- **Extrait de page**:
··········
Avec son ambiance de quête aussi bien intérieure que dépaysante, ce nouveau tome de l’Eden des sorcières nous décoiffe encore. Pilly n’a pas fini de faire de sacrées découvertes et de nous montrer le triste sort des femmes différentes dans cet univers fantastique fortement inspiré des contes d’autrefois. L’aura féministe mais aussi écologique du titre frotte et gêne aux entournures, poussant à réfléchir. J’ai aimé l’évolution de l’héroïne, ses rencontres et sa relation fusionnelle avec Oak, témoignage de ses pouvoirs enfouis. L’aventure est au rendez-vous tout comme l’expérience humaine. Un titre à la fois beau et singulier.

Tome 4

Avec sa couverture qui tranche par rapport aux précédentes, l’autrice semble vouloir nous emmener dans un nouvel aspect de son histoire, un aspect peut-être plus bestial, mais qui se révèle également très poétique. J’ai été complètement séduite.

Pilly notre jeune sorcière a su se sortir du piège dans lequel elle était tomber et échapper aux griffes Zakum et son envie de la capturer pour l’étudier à l’aide de sa chère sorcière dévoyée. Nous avons grâce à cela un tome qui offre une belle pause dans l’oeuvre et permet de nouvelles rencontres importantes pour la construction de l’héroïne.
··········
- **Extraits de données**:

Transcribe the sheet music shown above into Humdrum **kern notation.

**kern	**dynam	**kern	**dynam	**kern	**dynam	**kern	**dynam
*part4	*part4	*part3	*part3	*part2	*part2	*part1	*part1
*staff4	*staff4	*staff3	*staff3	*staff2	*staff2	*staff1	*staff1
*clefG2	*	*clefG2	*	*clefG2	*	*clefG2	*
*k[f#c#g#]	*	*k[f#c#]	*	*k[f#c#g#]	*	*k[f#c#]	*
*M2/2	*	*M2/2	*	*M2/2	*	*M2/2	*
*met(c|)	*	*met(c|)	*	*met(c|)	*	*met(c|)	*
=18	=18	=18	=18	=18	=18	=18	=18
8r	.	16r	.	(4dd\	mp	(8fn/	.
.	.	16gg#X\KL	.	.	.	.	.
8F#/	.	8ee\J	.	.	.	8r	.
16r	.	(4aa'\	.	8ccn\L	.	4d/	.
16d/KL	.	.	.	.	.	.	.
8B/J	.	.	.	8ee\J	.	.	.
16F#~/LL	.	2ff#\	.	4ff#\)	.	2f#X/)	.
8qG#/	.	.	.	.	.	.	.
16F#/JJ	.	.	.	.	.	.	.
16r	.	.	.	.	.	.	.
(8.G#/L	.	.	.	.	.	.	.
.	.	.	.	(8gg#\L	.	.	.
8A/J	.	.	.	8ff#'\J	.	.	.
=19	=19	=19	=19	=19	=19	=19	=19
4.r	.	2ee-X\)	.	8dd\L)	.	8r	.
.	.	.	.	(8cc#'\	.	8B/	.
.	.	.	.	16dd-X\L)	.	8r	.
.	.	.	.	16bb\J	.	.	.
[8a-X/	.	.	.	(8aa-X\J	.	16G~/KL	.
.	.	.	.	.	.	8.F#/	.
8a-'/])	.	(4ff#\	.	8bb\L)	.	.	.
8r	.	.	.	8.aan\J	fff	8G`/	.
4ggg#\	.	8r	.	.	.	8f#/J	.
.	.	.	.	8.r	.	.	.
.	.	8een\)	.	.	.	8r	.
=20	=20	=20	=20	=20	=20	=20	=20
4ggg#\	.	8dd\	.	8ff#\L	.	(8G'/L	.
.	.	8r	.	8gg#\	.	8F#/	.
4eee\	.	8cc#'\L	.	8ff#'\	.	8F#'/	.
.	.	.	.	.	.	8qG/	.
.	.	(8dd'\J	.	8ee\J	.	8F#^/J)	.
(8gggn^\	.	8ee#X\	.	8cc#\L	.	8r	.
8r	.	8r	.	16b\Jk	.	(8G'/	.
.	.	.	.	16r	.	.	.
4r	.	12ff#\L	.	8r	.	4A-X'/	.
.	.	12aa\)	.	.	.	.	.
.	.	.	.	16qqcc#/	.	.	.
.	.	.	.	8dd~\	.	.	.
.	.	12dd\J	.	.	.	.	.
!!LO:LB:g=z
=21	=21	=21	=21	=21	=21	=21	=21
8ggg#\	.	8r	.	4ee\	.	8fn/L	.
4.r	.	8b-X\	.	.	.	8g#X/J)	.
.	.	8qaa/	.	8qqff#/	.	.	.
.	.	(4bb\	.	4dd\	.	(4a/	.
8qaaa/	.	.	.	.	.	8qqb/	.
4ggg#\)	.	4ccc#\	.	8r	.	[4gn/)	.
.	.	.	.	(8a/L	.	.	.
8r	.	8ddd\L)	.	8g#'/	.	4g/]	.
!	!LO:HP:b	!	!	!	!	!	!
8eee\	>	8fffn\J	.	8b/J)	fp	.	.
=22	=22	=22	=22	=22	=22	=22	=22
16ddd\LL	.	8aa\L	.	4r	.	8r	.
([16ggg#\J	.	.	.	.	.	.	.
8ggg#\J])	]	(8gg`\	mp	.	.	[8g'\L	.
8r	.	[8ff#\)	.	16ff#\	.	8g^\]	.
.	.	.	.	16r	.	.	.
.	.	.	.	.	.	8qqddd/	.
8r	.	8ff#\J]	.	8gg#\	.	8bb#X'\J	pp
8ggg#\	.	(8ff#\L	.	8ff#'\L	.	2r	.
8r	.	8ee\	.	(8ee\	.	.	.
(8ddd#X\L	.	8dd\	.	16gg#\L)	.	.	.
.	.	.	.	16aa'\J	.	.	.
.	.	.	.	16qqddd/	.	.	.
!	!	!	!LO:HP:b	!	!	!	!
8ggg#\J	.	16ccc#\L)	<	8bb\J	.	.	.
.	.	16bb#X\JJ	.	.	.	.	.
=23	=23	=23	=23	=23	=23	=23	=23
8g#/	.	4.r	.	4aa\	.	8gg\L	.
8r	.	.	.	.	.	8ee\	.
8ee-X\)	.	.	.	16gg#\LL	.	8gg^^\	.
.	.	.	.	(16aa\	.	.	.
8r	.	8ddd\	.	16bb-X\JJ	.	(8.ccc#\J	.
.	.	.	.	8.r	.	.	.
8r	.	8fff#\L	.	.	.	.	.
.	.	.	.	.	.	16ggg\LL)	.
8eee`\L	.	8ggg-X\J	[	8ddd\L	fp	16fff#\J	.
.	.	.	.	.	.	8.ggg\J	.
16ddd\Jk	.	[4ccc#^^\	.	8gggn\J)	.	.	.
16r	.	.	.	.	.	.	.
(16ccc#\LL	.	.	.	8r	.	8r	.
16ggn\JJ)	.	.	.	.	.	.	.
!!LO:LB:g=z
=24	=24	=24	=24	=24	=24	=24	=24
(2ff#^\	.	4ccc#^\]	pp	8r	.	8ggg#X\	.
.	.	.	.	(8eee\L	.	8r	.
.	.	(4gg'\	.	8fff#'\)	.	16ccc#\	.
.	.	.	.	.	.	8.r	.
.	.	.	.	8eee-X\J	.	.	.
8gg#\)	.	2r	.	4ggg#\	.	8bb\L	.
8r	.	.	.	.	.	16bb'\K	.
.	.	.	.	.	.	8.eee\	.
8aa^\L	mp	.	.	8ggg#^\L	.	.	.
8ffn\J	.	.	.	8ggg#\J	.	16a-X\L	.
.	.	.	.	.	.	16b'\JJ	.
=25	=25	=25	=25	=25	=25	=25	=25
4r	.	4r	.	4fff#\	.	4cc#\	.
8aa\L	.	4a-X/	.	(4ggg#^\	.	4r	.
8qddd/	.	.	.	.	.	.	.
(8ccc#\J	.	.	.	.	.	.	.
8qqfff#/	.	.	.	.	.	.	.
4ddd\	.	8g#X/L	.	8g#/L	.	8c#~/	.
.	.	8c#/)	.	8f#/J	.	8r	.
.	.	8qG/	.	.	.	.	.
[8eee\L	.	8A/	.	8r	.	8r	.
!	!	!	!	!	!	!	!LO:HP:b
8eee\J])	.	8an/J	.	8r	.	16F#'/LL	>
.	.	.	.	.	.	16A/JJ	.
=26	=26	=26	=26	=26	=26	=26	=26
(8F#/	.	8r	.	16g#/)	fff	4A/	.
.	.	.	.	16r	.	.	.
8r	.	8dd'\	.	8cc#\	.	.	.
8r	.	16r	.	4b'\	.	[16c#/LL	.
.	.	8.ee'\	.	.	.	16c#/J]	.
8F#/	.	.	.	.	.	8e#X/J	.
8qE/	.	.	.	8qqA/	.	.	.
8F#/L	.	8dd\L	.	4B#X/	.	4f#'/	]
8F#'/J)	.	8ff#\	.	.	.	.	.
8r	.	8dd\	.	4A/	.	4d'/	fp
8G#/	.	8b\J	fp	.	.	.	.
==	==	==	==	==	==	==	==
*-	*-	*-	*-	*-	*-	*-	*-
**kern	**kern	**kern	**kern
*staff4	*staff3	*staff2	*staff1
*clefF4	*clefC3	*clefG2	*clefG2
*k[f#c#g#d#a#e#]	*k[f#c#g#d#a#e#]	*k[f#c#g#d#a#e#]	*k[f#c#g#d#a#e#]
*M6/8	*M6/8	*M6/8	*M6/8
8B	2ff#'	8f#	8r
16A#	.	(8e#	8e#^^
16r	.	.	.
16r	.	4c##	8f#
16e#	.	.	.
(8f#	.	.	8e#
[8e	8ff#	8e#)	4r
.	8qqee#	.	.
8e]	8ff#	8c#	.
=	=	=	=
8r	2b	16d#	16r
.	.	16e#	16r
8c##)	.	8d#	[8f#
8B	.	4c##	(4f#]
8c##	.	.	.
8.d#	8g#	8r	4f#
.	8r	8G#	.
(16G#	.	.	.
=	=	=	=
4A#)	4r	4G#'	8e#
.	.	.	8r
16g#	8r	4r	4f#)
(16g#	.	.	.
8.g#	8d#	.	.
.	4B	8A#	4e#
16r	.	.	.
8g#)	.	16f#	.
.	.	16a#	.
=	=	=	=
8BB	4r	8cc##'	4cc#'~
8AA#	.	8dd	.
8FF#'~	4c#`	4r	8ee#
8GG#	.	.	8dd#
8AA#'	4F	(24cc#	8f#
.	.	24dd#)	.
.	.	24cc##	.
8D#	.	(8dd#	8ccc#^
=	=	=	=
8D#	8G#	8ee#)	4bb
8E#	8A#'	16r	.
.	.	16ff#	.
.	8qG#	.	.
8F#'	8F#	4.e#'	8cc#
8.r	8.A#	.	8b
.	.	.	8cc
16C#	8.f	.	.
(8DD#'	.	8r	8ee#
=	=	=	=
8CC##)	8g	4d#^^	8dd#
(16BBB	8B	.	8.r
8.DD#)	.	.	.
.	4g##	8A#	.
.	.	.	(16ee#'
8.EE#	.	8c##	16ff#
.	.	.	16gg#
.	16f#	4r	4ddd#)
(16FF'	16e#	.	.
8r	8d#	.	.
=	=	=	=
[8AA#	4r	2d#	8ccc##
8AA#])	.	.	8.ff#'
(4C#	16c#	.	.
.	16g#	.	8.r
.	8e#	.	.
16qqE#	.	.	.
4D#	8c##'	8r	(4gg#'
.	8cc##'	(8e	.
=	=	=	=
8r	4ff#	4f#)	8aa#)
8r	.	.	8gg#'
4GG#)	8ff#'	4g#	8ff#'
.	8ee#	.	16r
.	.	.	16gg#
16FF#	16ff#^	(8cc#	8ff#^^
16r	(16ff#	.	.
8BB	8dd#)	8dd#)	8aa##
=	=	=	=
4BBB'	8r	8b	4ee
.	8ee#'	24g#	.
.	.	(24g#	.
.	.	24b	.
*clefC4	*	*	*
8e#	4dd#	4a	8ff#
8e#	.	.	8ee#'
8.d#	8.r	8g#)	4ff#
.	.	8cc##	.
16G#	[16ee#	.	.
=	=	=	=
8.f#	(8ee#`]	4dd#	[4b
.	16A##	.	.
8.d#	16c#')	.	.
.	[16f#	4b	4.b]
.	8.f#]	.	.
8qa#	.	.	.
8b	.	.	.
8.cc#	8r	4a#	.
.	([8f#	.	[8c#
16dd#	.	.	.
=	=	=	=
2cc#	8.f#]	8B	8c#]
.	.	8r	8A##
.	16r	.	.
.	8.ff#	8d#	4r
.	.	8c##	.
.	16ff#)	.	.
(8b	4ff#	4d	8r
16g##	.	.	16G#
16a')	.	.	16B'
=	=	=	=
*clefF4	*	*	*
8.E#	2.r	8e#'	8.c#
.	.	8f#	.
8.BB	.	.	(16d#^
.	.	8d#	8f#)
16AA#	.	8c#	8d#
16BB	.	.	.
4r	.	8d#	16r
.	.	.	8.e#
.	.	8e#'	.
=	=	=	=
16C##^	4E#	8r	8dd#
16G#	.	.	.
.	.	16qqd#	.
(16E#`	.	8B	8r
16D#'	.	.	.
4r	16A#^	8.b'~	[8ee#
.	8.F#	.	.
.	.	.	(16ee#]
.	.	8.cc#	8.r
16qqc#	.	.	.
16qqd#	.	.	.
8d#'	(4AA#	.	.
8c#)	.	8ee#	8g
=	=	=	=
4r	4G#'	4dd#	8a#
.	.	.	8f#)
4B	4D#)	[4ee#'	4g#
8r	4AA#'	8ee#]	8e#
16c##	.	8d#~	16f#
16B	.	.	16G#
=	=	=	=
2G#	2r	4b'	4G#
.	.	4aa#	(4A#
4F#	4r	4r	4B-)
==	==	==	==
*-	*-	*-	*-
··········
- **Problèmes à résoudre**:
(1) Résumez en deux phrases la critique de L'Eden des sorcières.
(2) Poursuivez la critique de L'Eden des sorcières à partir de sa dernière phrase.
Les enregistrements n'ont aucun rapport avec la critique de L'Eden des sorcières.

- **Réponses par tâche**:
(1) Ce nouveau tome de L'Eden des sorcières, situé dans un univers fantastique inspiré des contes d'autrefois, montre Pilly qui poursuit ses découvertes et révèle le triste sort des femmes différentes, avec une aura féministe et écologique qui pousse à réfléchir. Dans le tome 4, dont la couverture tranche avec les précédentes, Pilly a échappé à Zakum, ce qui offre une belle pause dans l'œuvre et de nouvelles rencontres importantes pour la construction de l'héroïne.

(2)
Cet homme qui m’avait tant surpris en couverture, qui me donnait presque l’impression d’être un loup-garou avec cette barbe envahissante et cette épée en plein milieu le révélant autre, se révèle en fait être l’atout majeur du tome. En poursuivant sa quête, Pilly fait sa rencontre dans une forêt anciennement entretenue par une sorcière qui n’y est plus et qui a été remplacée par ce mystérieux soldat. A travers leur rencontre beaucoup de choses se jouent. On découvre dans le passé de cet homme, Aster, une autre façon encore de cohabiter entre sorcière et humain, tout comme dans la relation qu’il va tisser avec Pilly et c’est très émouvant.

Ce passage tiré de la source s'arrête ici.